Fig. 3. Ciliobrevin D (CilioD) treatment phenocopies kinesin family member 3A (KIF3A) knockdown in the AT/RT cell lines BT‐12 and CHLA‐266.

BT‐12 and CHLA‐266 cells were seeded in complete medium. The next day, complete medium was replaced with medium lacking serum and the cells were treated with 30 µM CilioD or dimethylsulfoxide (DMSO) as a negative control. a CilioD treated BT‐12 and CHLA‐266 cells were incubated with 10 μM EdU for 6 h. Then, cells were fixed and EdU (modified thymidine analogue) was detected using Alexa Fluor™ 488 azide. Cells were counterstained with 4´,6‐diamidino‐2 phenylindole (DAPI). The percentage of proliferating cells was calculated based on the number of EdU‐labeled cells in relation to the number of DAPI‐labeled cells. b Quantification of colonies formed by CilioD treated BT‐12 and CHLA‐266 cells following plating of 100 (BT‐12) or 500 (CHLA‐266) cells per 10 cm dish and 17 (BT‐12) or 24 (CHLA‐266) days of incubation. c, d Cell cycle profiles of CilioD treated BT‐12 (c) and CHLA‐266 (d) cells. Cells were fixed and stained with propidium iodide (PI). DNA content was analyzed using flow cytometry. e To assess cells undergoing apoptosis, cells were stained with Annexin V and PI, and analyzed using flow cytometry.

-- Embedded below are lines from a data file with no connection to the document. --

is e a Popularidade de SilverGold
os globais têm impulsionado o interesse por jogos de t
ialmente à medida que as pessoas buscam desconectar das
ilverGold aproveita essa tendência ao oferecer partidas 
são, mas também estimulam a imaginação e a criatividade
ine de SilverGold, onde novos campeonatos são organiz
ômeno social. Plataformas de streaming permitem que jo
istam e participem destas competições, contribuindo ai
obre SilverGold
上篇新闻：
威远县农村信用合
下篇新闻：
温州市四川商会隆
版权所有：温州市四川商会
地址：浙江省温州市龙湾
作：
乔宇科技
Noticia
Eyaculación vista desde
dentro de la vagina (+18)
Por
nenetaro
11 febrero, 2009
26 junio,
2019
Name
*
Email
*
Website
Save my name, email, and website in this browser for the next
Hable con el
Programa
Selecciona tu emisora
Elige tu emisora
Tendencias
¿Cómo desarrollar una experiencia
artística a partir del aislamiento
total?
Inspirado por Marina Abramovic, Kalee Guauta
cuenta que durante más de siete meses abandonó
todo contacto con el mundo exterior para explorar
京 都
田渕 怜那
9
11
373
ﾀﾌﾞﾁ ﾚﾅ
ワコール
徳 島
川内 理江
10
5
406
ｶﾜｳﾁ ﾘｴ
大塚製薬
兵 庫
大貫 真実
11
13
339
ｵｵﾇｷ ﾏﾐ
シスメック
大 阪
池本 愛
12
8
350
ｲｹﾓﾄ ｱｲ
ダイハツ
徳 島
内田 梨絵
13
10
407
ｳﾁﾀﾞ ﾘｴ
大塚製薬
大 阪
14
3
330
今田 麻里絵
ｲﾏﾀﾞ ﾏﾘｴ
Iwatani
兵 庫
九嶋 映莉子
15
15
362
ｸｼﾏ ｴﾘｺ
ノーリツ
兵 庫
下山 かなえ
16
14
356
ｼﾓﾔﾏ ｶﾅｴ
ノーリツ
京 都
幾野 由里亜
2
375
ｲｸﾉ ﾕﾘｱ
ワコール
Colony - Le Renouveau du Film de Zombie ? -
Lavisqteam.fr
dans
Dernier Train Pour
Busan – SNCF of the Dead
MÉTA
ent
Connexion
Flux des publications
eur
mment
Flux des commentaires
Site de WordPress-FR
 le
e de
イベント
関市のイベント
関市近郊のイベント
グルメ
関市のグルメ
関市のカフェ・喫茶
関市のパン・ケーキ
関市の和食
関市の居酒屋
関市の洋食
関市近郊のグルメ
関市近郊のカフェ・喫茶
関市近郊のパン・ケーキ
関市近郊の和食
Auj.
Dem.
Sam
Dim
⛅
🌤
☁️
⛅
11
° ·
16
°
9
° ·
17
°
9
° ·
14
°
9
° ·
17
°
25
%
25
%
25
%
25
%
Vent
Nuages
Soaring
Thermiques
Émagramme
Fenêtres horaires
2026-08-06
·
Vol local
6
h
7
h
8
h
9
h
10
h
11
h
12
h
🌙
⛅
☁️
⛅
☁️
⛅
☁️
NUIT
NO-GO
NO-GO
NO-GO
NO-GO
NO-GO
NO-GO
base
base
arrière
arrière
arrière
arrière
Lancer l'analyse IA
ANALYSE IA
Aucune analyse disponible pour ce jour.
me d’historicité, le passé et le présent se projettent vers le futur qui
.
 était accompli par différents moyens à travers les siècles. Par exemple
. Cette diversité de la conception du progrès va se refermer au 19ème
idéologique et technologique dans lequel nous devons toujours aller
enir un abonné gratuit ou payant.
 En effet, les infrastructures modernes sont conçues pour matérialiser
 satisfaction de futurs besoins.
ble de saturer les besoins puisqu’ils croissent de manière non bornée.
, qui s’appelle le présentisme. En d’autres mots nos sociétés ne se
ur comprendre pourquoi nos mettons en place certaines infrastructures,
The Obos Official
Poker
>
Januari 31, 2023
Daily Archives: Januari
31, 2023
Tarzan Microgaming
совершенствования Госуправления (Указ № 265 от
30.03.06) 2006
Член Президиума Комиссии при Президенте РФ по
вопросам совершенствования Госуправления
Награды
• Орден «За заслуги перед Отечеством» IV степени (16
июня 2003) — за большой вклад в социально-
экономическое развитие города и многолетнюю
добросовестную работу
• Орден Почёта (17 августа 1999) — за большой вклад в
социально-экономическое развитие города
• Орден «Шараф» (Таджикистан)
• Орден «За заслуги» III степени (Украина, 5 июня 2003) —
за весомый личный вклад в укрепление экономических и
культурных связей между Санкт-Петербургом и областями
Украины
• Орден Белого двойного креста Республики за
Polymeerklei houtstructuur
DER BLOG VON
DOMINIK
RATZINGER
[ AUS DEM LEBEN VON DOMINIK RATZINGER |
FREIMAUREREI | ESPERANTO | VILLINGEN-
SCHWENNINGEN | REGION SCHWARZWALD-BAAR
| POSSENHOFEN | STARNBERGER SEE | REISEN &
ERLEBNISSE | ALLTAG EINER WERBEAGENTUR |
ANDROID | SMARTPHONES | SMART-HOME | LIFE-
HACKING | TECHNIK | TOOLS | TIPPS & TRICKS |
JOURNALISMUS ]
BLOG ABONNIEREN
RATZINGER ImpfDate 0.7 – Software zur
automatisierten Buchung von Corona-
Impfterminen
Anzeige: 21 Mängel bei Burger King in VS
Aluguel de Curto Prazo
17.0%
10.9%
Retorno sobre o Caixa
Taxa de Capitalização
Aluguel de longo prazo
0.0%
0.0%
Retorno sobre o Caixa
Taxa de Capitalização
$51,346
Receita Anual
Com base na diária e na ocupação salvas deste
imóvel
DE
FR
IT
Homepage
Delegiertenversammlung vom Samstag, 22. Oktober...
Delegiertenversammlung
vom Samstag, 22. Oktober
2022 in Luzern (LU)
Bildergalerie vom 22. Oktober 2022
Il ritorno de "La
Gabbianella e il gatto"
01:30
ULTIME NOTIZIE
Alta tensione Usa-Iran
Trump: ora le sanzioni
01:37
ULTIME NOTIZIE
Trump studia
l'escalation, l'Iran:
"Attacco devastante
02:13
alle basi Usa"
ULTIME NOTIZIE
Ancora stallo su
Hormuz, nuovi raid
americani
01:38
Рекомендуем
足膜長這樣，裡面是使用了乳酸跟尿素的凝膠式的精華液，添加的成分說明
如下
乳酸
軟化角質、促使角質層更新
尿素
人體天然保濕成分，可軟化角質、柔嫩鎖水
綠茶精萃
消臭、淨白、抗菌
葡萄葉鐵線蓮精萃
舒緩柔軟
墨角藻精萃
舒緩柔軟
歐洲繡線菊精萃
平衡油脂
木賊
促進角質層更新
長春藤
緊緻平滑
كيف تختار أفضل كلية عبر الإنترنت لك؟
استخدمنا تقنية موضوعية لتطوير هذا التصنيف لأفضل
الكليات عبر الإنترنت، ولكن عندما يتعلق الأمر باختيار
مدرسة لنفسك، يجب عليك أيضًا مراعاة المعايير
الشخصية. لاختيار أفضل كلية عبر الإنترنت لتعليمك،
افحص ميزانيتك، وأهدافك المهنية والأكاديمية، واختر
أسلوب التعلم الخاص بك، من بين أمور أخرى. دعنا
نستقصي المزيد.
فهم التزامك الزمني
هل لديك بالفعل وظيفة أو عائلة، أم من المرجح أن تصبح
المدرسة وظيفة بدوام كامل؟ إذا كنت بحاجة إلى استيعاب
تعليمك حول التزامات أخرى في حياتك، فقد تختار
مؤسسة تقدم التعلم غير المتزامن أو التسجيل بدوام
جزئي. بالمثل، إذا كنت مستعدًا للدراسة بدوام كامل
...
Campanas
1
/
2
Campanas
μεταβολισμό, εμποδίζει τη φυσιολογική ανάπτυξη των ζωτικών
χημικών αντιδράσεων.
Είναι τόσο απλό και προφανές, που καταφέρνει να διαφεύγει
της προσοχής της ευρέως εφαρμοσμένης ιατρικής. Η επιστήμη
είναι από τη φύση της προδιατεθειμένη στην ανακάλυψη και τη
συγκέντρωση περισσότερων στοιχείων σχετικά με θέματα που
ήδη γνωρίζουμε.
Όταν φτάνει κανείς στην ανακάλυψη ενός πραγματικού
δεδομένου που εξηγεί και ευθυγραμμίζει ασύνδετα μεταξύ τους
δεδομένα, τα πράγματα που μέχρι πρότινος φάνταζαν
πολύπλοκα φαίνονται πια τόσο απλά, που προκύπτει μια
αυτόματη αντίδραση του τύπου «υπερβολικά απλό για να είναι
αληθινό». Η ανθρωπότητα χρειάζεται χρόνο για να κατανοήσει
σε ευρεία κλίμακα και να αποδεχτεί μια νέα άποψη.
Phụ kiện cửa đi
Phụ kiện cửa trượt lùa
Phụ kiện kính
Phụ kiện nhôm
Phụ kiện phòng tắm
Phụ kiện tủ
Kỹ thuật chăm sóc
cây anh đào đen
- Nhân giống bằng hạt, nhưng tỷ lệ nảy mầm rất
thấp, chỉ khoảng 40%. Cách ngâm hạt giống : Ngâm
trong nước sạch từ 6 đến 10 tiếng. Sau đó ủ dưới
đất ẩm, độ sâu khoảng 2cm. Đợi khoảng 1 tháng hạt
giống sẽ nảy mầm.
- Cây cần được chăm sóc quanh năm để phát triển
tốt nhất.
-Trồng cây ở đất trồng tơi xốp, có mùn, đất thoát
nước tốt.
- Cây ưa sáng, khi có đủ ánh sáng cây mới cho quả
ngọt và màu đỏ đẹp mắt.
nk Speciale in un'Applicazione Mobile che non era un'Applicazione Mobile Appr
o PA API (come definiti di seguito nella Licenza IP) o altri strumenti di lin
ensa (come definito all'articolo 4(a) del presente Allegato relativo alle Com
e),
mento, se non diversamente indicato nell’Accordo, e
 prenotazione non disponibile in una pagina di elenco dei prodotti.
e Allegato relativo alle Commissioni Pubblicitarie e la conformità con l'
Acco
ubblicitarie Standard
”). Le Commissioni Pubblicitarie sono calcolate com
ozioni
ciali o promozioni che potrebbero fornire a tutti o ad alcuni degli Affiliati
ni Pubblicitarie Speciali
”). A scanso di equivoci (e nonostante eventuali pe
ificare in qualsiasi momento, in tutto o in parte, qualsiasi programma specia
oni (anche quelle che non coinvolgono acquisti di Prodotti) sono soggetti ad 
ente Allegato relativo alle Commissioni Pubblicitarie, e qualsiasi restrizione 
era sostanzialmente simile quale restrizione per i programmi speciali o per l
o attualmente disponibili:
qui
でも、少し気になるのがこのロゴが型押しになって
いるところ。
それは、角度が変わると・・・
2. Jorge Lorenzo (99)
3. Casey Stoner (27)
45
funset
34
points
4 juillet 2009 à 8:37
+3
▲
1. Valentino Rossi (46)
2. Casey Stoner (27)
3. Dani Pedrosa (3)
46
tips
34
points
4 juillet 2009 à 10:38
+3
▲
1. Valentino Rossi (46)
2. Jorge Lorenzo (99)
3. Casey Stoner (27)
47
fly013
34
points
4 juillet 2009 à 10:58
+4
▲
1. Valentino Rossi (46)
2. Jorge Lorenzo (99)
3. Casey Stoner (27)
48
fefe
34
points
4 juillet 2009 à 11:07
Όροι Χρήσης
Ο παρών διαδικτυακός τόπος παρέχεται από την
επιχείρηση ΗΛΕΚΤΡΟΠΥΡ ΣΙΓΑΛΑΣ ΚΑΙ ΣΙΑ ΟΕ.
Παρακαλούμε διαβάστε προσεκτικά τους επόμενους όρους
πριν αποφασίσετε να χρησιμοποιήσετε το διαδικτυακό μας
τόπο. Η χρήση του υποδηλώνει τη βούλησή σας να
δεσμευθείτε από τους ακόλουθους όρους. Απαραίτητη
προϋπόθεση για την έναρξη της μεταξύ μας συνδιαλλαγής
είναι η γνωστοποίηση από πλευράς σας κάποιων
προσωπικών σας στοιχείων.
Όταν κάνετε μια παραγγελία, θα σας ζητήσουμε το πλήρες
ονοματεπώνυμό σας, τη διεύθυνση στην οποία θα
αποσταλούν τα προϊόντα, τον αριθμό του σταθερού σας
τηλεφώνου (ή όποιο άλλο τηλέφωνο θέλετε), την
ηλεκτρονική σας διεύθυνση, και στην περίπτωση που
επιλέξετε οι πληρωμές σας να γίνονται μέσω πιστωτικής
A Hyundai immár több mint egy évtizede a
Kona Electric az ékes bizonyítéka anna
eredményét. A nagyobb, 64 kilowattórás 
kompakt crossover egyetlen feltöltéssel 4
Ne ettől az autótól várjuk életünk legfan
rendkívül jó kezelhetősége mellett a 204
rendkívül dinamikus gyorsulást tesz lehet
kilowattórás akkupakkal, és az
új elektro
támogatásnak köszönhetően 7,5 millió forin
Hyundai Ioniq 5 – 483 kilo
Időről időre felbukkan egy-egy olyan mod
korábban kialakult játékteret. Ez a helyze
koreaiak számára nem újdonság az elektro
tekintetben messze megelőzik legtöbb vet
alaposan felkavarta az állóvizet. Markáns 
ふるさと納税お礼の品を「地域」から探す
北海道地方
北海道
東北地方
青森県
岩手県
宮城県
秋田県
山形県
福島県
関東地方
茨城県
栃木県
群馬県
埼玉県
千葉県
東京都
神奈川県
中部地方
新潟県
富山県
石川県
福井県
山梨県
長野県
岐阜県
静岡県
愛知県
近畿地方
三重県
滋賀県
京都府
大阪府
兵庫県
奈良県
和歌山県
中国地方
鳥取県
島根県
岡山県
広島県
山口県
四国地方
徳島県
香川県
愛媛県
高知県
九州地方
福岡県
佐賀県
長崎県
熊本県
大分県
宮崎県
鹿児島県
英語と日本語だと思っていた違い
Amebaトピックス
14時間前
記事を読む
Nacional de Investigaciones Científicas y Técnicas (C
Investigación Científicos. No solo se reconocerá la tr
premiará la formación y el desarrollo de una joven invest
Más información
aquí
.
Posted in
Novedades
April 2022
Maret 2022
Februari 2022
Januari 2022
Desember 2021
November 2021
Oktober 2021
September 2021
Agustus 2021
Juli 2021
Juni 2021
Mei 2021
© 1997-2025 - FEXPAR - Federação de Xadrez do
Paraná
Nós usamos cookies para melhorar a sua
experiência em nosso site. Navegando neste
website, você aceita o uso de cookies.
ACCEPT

Shown are bar graphs representing the fold change in apoptotic cells following treatment with 30 μM of CilioD for 24 h or DMSO as a negative control in the AT/RT cell lines BT‐12 and CHLA‐266. Values shown represent mean ± SEM of three biologically independent replicates. nd: not detected, ns: not significant, *p < 0.05; **p < 0.01; ***p < 0.001 (t-test).